I’ll never forget the feeling in the bottom of my stomach as I marched myself into the office the next morning. We arrived early so I could go talk with Mr. Whetsel before school started. I was ready for in-house suspension. I was ready to hear the words, “we will have to suspend you from school”. I was ready to place my head in the guillotine if it would have helped. While I hoped for the best, I expected the worst.
When I walked into the office, I was greeted with the same kindness and compassion that Mr. Whetsel always showed to me from the time I was in the first grade. As I told him about the situation and how the girl’s parents were coming to talk with him and ask that I be suspended, his eyes sparkled. Not a gross, perverted sparkle. But a sparkle of grace, a sparkle of compassion, a sparkle of the love of Jesus.
As Mr. Whetsel told me I was wrong by telling what I saw, but he blamed his secretary because she left confidential information out on her desk. He even used this time to teach me to keep my eyes up and not down. If I keep my eyes up and looking ahead, I can’t focus on the bad that is further down. To keep looking ahead.
I was instructed to apologize to the girl. That would not be easy because my mom told me to not talk with her, to avoid her because the family was trouble. I was more afraid of my mother than the school administrator, but I did it anyway.
At the first free moment between class, I went to the girl and apologized. She told me it was too late, that her parents were coming to talk to the administrator and that the school would suspend me. In my sarcastic way I said, “Mr. Whetsel already knows what I did, and he is not suspending me.” Her mouth dropped open; she a had a moment of speechlessness. She could not believe I told about the situation before her parents could say anything.
That was the last day I saw the girl at school. Her parents withdrew her and her brother and placed them in the public school. To this day, I still wonder if it was a scare tactic they tried to use on me and my family.
Recently I was asked how I would handle a confidential matter. What if I was accidentally subjected to it? I couldn’t help but laugh while explaining how I would handle it and told the interviewer I learned a valuable lesson because I lived through the experience in high school.

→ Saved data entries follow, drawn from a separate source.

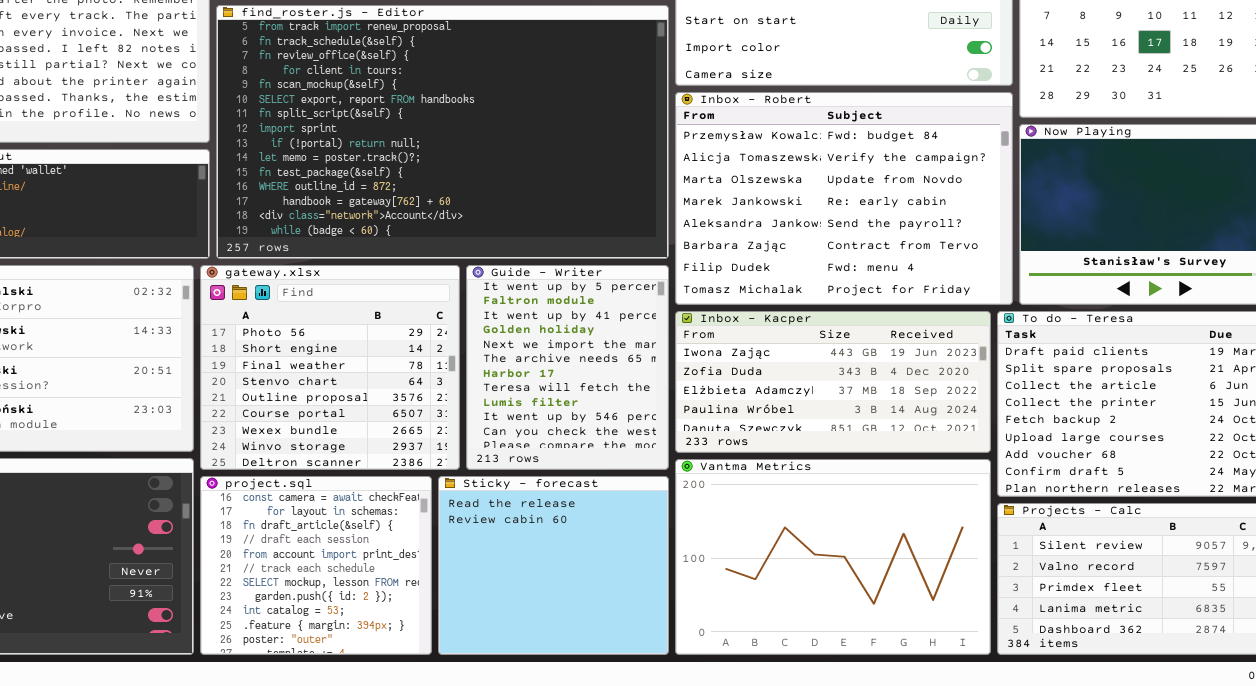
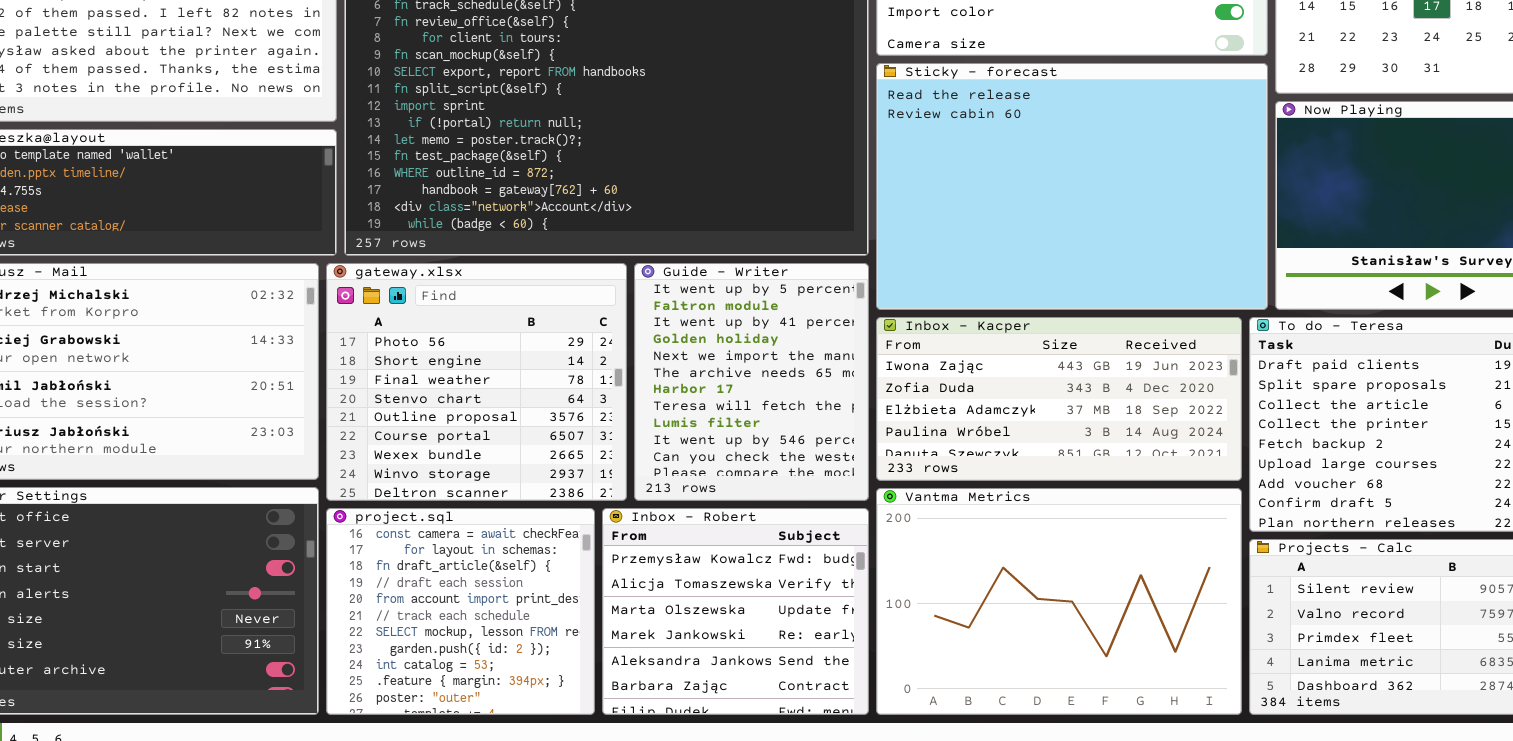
Inbox - Robert: [675,92,1013,305] -> [602,508,869,715], moved, resized
Sticky - forecast: [438,476,669,655] -> [876,63,1268,310], moved, resized

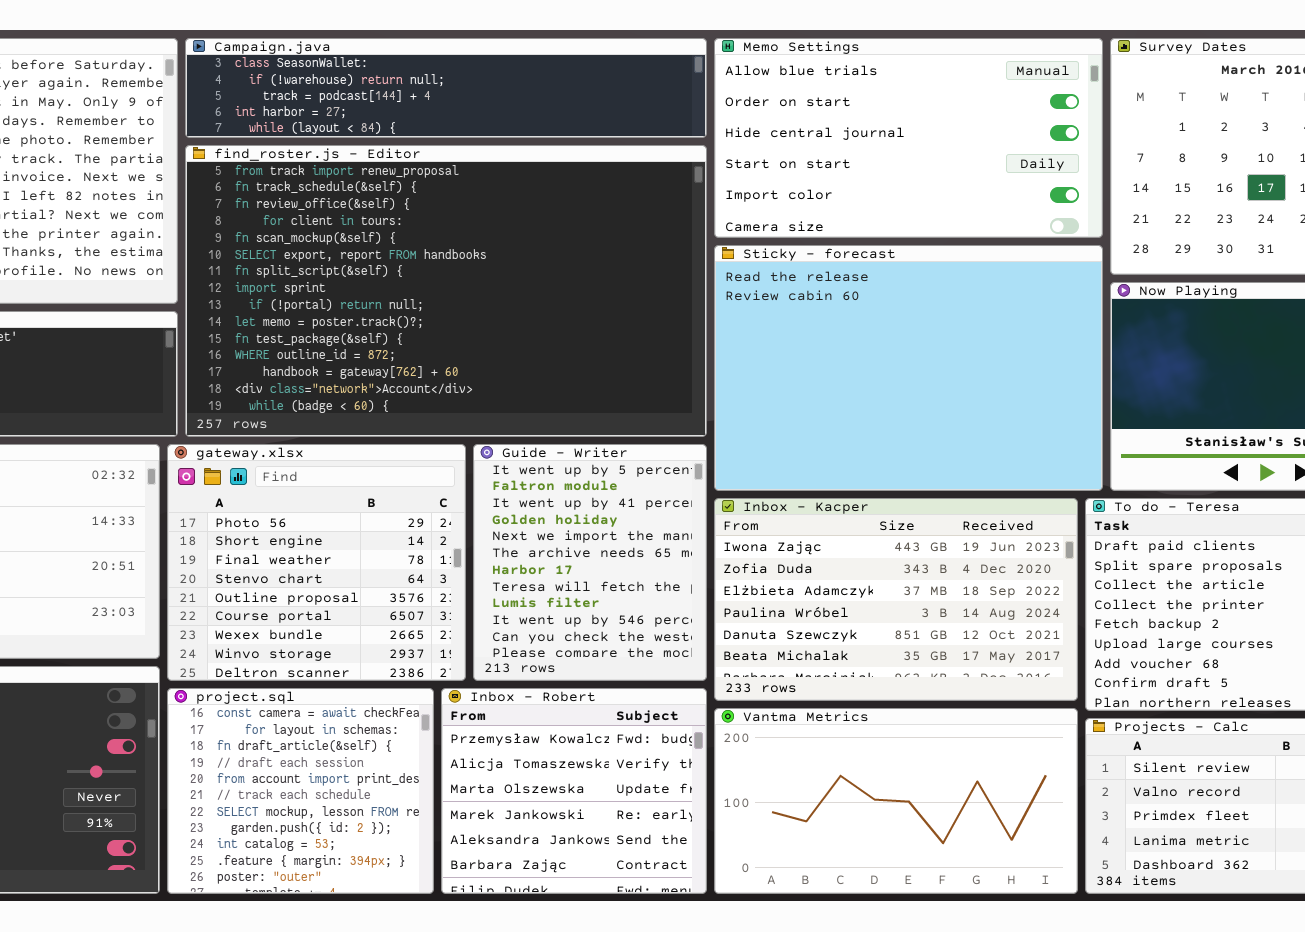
Inbox - Kacper: [876,317,1242,481] -> [714,498,1078,701], resized
Vantma Metrics: [876,488,1242,715] -> [714,708,1078,894], resized

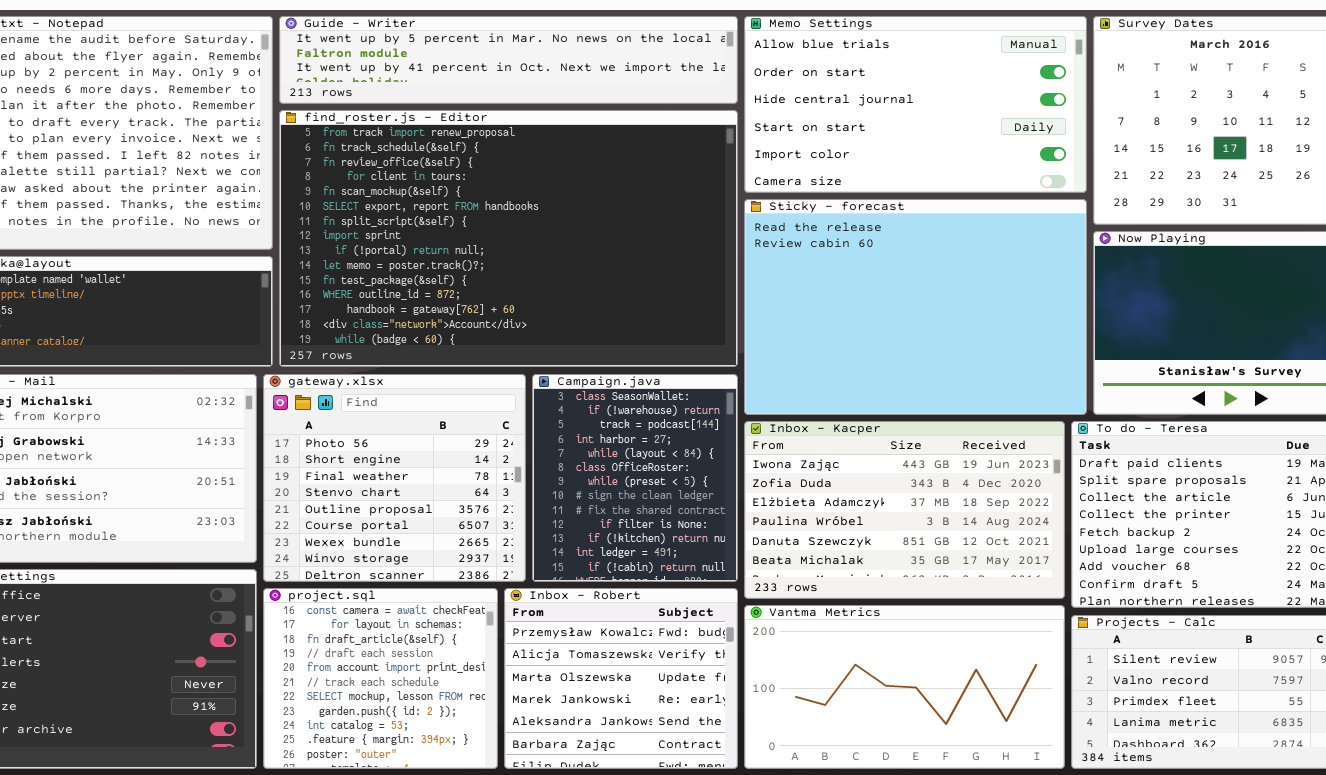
Campaign.java: [185,38,707,138] -> [532,374,738,582], moved, resized
Guide - Writer: [473,444,707,681] -> [279,16,738,104], moved, resized

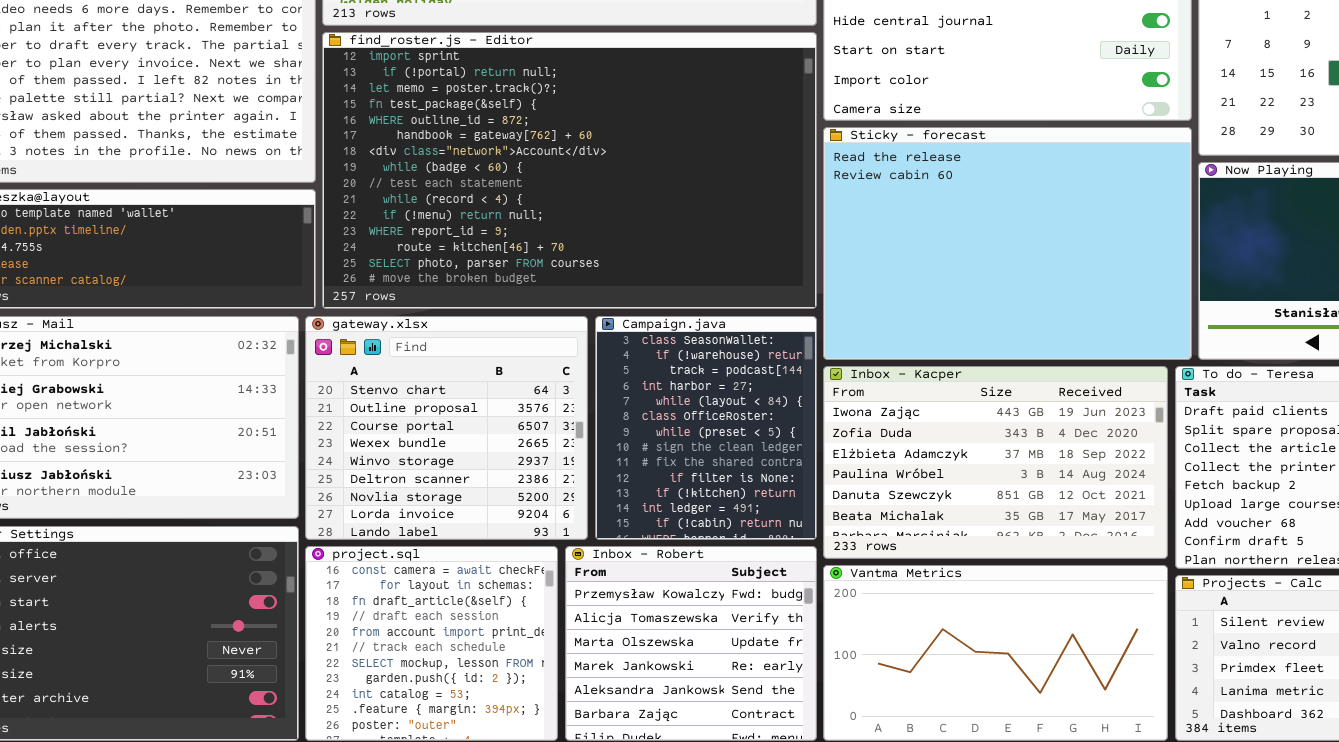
find_roster.js - Editor: [279,110,738,367] -> [322,32,817,309], scrolled down 7 rows
gateway.xlsx: [263,374,526,582] -> [305,316,588,540], scrolled down 3 rows

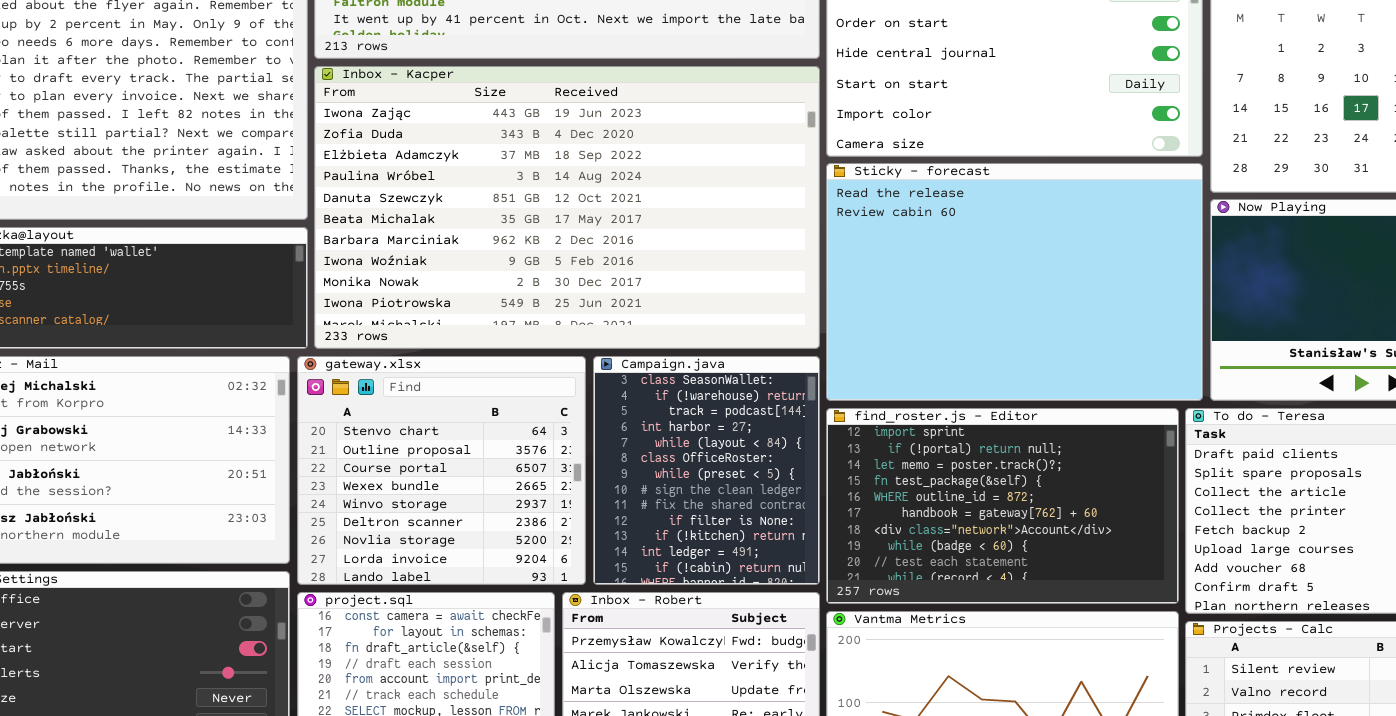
find_roster.js - Editor: [322,32,817,309] -> [826,408,1179,604], moved, resized
Inbox - Kacper: [823,366,1168,559] -> [314,66,820,349], moved, resized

What I did in high school was gossip. I had a piece of juicy news that had to be shared. While words and lies of gossip hurt. I didn’t lie that day; I told the truth. I told something about another person. I told it in front of other girls. I wasn’t trying to hurt her, I wanted her to know that she would get an “F” on her report card in math. I wanted this girl to be forewarned. As if she didn’t already know she failed. I mean how do you fail a subject in school and not know it?
I did not think that day. I did not think how I would feel about that kind of news coming from a fellow student, of all people.
Even telling the truth about a bad situation wasn’t my story to tell.
If it is not your story to tell, don’t tell it.